(EXERCISE INPUTS Opens)
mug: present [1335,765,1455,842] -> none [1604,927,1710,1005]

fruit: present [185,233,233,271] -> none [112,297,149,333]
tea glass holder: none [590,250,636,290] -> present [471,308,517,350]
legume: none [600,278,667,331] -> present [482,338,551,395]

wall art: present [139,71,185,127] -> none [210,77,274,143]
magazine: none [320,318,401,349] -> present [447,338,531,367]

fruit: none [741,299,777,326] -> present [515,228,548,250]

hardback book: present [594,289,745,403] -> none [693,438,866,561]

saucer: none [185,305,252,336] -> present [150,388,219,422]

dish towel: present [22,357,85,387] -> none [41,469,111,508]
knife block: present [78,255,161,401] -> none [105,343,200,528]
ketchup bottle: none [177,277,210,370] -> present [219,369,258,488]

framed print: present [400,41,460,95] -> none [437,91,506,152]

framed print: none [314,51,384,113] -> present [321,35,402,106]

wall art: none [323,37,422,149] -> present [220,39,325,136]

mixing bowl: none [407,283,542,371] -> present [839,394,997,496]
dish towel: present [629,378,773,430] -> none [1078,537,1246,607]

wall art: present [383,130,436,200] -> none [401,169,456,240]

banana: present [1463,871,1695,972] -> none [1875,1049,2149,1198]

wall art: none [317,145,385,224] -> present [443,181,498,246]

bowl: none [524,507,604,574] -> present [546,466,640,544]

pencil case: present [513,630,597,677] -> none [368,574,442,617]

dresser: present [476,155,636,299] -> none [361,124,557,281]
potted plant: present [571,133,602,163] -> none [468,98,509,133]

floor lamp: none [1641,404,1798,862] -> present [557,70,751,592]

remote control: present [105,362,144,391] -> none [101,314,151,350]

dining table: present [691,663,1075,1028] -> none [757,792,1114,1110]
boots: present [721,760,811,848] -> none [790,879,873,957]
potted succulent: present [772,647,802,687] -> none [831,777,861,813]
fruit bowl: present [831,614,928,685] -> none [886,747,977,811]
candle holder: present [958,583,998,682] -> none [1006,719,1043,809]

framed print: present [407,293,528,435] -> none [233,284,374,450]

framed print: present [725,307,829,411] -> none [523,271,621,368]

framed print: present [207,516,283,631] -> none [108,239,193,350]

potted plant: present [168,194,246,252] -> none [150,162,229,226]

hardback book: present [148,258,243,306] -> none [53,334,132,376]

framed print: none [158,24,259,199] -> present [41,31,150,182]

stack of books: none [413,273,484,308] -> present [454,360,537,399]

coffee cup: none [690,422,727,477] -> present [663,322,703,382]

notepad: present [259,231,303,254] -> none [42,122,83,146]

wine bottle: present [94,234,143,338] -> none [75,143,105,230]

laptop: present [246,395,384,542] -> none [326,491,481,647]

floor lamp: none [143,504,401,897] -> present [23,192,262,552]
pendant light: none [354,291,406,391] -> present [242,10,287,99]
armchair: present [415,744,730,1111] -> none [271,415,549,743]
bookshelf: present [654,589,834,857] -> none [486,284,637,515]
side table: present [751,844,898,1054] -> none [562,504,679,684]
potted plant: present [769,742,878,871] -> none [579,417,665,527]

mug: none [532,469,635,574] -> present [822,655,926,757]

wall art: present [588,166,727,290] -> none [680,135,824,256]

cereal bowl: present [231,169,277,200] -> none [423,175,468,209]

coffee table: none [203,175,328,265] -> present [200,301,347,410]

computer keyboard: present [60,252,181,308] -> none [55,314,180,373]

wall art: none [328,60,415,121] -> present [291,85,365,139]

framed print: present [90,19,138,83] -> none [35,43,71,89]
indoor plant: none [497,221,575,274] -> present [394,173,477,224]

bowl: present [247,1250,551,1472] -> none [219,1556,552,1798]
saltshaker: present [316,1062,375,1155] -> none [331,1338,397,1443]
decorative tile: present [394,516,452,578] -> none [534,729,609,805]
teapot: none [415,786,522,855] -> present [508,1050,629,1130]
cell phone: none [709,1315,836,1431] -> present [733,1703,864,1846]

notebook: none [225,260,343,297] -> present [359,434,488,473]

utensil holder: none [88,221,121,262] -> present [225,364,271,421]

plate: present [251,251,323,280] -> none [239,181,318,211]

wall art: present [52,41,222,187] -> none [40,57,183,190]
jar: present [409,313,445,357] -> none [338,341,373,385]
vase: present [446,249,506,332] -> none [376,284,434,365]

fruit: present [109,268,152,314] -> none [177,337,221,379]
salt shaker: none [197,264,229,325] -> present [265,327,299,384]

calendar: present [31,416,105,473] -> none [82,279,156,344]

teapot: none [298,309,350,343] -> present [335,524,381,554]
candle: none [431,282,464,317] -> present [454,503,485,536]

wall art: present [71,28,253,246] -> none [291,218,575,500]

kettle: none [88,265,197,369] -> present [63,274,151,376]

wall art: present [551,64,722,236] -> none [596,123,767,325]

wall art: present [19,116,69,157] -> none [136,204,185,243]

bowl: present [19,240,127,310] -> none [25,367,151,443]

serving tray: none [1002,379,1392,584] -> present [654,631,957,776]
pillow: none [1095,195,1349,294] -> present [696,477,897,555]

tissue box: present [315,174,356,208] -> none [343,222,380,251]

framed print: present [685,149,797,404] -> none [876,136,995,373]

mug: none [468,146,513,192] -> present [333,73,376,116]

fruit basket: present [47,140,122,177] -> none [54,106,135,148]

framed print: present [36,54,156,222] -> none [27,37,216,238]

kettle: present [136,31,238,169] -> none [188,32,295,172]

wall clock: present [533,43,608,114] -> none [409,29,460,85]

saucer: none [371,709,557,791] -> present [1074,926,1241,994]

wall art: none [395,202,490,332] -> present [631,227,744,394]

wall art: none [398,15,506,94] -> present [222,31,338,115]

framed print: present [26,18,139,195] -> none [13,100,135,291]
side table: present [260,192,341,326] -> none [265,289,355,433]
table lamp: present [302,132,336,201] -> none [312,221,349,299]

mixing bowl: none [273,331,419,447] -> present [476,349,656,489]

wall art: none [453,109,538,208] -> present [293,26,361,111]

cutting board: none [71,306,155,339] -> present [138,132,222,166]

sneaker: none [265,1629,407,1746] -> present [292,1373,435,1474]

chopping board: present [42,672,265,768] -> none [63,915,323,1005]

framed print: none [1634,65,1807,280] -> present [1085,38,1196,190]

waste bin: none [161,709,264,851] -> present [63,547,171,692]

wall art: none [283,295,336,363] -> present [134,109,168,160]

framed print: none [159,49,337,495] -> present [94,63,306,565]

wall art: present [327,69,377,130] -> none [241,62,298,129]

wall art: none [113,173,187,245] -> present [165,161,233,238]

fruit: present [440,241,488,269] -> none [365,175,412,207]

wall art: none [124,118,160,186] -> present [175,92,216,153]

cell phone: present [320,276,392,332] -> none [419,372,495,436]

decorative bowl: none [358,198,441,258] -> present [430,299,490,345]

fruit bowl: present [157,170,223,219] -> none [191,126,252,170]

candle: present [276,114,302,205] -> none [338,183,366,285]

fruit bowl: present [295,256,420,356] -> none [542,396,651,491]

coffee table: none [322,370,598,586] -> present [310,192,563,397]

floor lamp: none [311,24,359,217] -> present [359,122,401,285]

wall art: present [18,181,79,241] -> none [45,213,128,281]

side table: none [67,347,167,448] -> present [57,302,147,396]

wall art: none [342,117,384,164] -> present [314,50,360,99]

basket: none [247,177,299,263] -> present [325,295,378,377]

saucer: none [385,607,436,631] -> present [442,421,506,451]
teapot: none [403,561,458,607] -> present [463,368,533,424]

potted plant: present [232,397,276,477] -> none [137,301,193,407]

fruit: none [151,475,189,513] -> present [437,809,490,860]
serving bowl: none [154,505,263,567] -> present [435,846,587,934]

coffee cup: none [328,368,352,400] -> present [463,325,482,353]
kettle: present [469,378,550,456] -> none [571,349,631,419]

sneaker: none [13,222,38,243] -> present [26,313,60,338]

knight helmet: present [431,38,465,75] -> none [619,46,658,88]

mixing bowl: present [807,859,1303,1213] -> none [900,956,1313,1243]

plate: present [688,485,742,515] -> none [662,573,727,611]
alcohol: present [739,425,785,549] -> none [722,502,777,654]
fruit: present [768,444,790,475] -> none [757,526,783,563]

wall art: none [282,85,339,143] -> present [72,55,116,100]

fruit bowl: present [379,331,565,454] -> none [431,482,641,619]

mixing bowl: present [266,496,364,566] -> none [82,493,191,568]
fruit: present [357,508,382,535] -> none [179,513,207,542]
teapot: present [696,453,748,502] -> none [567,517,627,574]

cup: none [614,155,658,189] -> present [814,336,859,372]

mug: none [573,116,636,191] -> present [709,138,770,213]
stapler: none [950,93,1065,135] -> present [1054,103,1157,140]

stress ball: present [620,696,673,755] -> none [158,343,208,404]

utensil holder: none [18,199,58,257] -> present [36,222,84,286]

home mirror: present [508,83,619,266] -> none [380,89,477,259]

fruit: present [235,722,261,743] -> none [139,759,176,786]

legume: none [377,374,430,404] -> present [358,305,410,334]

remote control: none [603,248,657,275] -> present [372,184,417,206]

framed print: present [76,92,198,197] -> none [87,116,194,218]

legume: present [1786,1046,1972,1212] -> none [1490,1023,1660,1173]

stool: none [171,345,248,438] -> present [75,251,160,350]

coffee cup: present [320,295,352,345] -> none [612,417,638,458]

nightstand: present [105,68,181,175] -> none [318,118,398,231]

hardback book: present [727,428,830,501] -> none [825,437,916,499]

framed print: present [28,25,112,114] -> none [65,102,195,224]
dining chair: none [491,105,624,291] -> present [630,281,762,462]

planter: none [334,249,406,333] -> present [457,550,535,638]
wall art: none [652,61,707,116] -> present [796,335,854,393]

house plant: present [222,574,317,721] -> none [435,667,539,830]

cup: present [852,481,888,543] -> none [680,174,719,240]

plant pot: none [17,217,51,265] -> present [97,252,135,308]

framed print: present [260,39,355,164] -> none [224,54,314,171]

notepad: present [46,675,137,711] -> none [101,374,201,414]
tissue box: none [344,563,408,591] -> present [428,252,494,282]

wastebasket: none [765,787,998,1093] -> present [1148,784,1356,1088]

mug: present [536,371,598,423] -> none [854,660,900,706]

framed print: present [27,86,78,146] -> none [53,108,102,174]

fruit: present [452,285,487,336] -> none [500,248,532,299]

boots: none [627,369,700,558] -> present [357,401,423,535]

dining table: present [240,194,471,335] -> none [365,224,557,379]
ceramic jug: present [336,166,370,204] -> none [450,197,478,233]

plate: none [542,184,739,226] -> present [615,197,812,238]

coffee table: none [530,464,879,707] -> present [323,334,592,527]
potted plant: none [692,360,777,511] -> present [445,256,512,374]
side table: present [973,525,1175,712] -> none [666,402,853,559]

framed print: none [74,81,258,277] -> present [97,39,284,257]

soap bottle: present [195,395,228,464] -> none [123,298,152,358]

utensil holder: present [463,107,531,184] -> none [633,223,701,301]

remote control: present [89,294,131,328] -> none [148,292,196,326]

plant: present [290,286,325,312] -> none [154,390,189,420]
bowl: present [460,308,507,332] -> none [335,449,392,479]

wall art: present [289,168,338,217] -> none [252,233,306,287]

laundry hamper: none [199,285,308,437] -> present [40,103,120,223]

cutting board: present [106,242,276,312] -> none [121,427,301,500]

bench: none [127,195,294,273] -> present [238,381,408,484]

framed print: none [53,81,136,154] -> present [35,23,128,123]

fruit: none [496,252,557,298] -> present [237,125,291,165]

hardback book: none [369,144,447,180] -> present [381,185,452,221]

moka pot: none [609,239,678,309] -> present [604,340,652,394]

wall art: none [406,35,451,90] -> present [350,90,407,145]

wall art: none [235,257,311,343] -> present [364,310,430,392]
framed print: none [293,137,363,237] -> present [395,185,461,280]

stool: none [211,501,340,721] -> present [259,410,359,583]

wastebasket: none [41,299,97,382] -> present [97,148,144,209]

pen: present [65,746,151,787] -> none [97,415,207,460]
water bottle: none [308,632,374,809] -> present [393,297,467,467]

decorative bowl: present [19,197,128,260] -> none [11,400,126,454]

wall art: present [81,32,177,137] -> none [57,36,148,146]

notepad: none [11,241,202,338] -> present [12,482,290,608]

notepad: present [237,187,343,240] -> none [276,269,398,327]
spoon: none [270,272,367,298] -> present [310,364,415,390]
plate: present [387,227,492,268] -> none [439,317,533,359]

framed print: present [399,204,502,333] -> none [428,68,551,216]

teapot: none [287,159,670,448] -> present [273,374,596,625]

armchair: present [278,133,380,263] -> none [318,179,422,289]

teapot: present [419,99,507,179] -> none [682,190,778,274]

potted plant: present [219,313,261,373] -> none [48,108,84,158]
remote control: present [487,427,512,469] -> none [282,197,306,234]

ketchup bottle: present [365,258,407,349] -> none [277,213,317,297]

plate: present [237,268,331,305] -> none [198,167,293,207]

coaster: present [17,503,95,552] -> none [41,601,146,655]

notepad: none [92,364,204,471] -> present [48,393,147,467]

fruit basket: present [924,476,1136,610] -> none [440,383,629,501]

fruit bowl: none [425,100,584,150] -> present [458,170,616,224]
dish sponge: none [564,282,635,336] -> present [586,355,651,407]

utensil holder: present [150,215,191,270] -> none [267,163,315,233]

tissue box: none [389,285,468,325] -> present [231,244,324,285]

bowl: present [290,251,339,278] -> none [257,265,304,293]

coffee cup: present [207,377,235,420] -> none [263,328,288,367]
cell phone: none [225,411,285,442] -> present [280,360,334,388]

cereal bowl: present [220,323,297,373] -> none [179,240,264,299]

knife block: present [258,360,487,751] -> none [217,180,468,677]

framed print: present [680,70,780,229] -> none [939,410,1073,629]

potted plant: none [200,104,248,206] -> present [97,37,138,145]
(EXERCISE INPUTS Closes)
[WHAT YOU WILL DO] Would you print exactly, and only, the lines of the data above from the line with "plate: present [237,268,331,305]" through the line with "utensil holder: present [150,215,191,270]", inclusive?

[WRITTEN SOLUTION]
plate: present [237,268,331,305] -> none [198,167,293,207]

coaster: present [17,503,95,552] -> none [41,601,146,655]

notepad: none [92,364,204,471] -> present [48,393,147,467]

fruit basket: present [924,476,1136,610] -> none [440,383,629,501]

fruit bowl: none [425,100,584,150] -> present [458,170,616,224]
dish sponge: none [564,282,635,336] -> present [586,355,651,407]

utensil holder: present [150,215,191,270] -> none [267,163,315,233]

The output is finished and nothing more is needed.